A good time was had by all at last night’s program at the Society of Illustrators entitled From the Borscht Belt to Seinfeld: The Evolution of Jewish American Comedy. It was organized in connection with Drew Friedman’s current exhibition Old Jewish Comedians which features dozens of original illustrations from his three books Old Jewish Comedians, More Old Jewish Comedians and Even More Old Jewish Comedians. (I saw no sideshow freaks, which he is also known for drawing on view).
Friedman’s work is amazing, somehow at once reverent, funny, and UNSPARINGLY realistic, with every wrinkle, blemish and liver spot faithfully rendered as if to whitewash these American monuments would be a desecration, as if even their physical imperfections were Holy. His greatest gift, over and above the faithfulness of his craft, is a unique ability to imbue his subjects with verve and life, as though he himself was performing with his pen. Look at this:
You just can’t do this unless you understand Jerry Lewis inside and out
In the program we learned where that love came from. His dad the writer Bruce Jay Friedman had been a childhood habitue of the Catskills resorts where his favorite comedians were Jackie Miles and Lenny Kent. (These names were new to me, too, and among the hundreds of reasons I was glad to go to this program). As a boy, Drew attended Minnie’s Boys on Broadway and got Groucho’s autograph, and filled his Junior High School notebooks with doodles. The rest is history. Incidentally, he also did the cover art for the new Marx Brothers TV Collection that will form the centerpiece of our Marx Brothers on Television program in Marxfest on May 4.
The program was led off by Edward Portnoy, Ph. D. a Rutgers professor who provided historical background on Jewish comedy and its roots in the Yiddish language.
The first speaker was the very-much-alive Larry Storch, presumably first on the bill because, at 91 years old, there was no telling WHAT would happen. (Last year there was even an internet rumor that he had died, but that was rapidly squelched by friends who knew better). If anything, Storch proved TOO full of life, telling endless off-color jokes and returning to the stage whenever he remembered another one. They were good jokes. I wrote them down to use myself!

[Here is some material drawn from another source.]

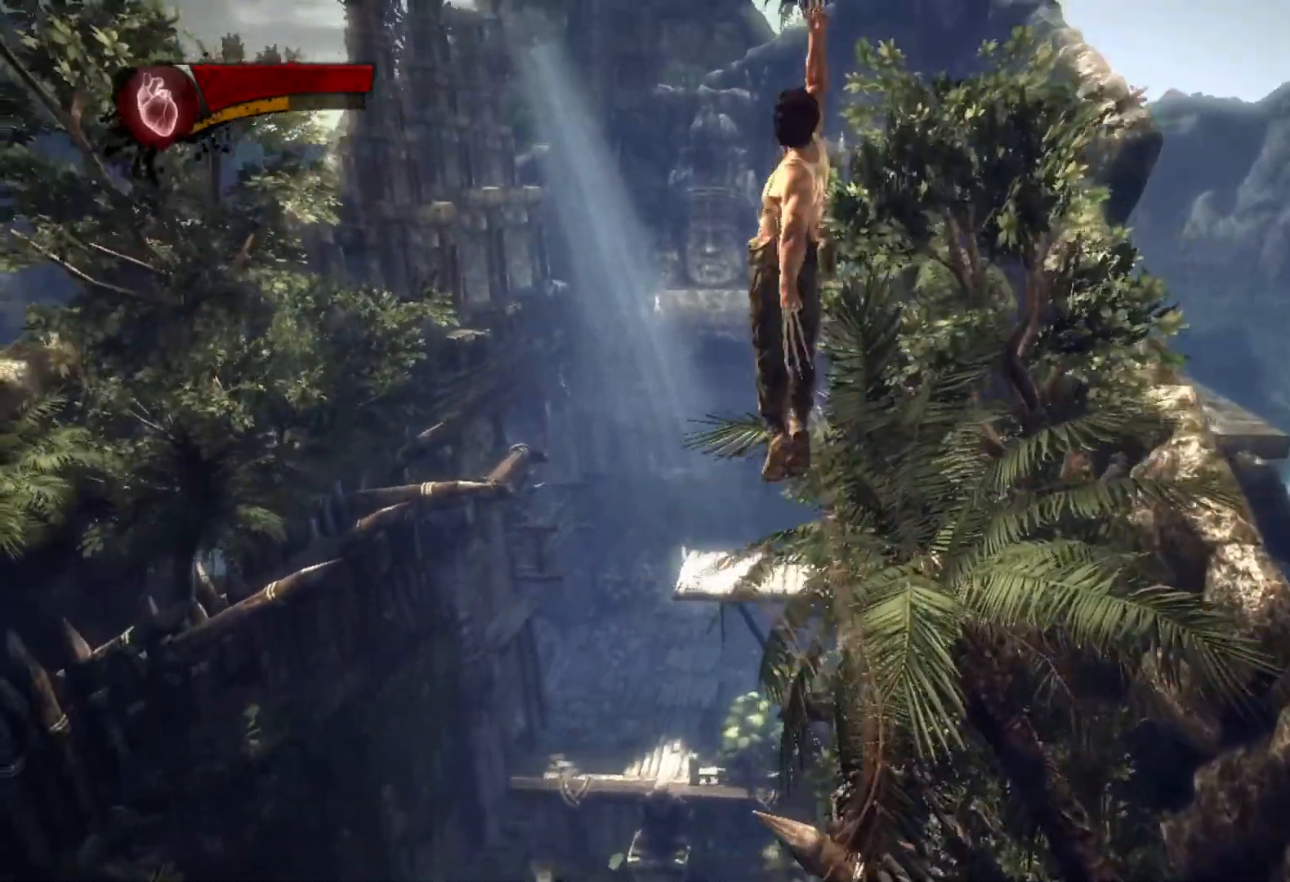
{"buttons": ["CIRCLE", "TRIANGLE"], "left_stick": "up", "right_stick": "center", "events": [[150, "L2", "down"], [217, "TRIANGLE", "down"], [233, "CIRCLE", "down"], [333, "L2", "up"]]}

Portnoy’s introduction for Storch was excellent. Storch, like so many others, is a victim of what might be called “Gilliganization”. Having starred for two years on the hit sit com F Troop he has spent the next half century doomed to being only “Agarn” in the eyes of most of the public. This is a fate similarly suffered by his childhood friend Don Adams, who’d grown-up on the same UWS block and had a similar career for decades (as a nightclub and television comic and impressionist) before achieving smash sit com success on Get Smart at the very same time. Storch was big in night clubs for years, decades. He’d hosted variety shows on tv. His skill set and his experience were and are broad — much broader than that one role he played for two years.
As much as Friedman’s drawings, Mr. Storch’s presentation was a lesson in the virtues of craft. The man is 91 years old. A little shaky on his pins, but I tell you what: as long as he stuck to the script and plowed through those routines that he’s performed a zillion times over the last 70 years, he was totally fine. On a couple of occasions he thought about it too much and went up on his punchlines. But when he didn’t, the tried and the true did not let him down. Practice your art. There will be some days when it props you up rather than the other way around.
In addition to these three gents we learned TONS from two other unsung comedy heroes:
Bill Persky, who’d been a habitue of the Catskills in the Golden years and even married a Grossinger, and was a writer, producer and director on such shows as The Dick Van Dyke Show; That Girl; Good Morning World (which was Goldie Hawn’s show before Laugh-In), Lotsa Luck and Kate and Allie (among much else). His memoir My Life is a Situation Comedy came out last year.
and Tom Leopold, who started out as an actor (was a regular on The Ted Knight Show), wrote and performed on specials for Chevy Chase and Steve Allen, and later wrote and produced on Cheers, Seinfeld and Ellen. He currently writes for the British show The Kumars.